2 min read

Jim Fossel’s Oct. 10 column on immigration (“Democrats’ inaction on immigration is coming home to roost“) was very lopsided. While he may have a point that Democrats didn’t do enough to stem the follow of undocumented immigrants, he ignores President Trump’s lack of interest in solving the problem. Trump torpedoed a bipartisan solution because that would have deprived him of a political talking point.

Fossel claims Democrats didn’t object when President Obama deported large numbers of immigrants, but Obama didn’t turn deportation into a cruel media spectacle. It is not widely known that Obama deported more than 5 million. According to the Migration Policy Institute, Obama focused on “the deportation of criminals and recent unauthorized border crossers.” (MPI also reports that both the Clinton and second Bush administrations deported many more than Obama.)

Trump’s Department of Homeland Security says it will deport 600,000 this year, or about one- eighth the number that Obama deported in four years and about a quarter of the rate under Clinton and Bush.

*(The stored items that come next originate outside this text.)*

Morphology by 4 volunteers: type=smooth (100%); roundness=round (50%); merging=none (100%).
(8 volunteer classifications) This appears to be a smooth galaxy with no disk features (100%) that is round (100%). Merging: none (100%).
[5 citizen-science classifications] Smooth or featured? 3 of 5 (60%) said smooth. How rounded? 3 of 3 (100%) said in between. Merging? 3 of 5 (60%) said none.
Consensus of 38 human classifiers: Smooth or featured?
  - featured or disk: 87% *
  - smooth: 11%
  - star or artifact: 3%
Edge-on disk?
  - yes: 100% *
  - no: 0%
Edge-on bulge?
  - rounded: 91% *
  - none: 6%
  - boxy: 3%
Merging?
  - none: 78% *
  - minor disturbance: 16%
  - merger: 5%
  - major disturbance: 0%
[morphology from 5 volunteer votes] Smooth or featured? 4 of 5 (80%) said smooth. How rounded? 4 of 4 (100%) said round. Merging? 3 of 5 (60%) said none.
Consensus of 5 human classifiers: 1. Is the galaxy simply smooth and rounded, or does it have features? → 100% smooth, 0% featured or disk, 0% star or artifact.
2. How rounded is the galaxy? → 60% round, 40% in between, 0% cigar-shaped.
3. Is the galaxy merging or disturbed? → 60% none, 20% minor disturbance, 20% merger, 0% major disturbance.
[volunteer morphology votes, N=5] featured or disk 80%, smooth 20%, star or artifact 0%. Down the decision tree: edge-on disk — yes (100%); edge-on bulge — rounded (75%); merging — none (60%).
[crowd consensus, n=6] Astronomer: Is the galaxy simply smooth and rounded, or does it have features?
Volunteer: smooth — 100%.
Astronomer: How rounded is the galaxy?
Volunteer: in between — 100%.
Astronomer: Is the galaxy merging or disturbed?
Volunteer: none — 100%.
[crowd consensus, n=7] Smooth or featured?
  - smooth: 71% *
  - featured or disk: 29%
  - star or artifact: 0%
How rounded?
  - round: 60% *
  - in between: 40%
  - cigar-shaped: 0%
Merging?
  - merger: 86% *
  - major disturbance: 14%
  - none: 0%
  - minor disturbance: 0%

Trump campaigned on removing violent criminals, and if that’s what he actually was doing, there would be much less objection, especially if not done by masked gunmen kidnapping people off the street simply because they look nervous, according to regional Chief Border Patrol Agent Gregory Bovino. Who wouldn’t be nervous if approached by people with guns and no identification?

Trump’s approach to immigration is, like his overall approach to governing, full of shock and awe. Fossel should acknowledge that Trump’s approach may be no more effective than that of his predecessors in both parties.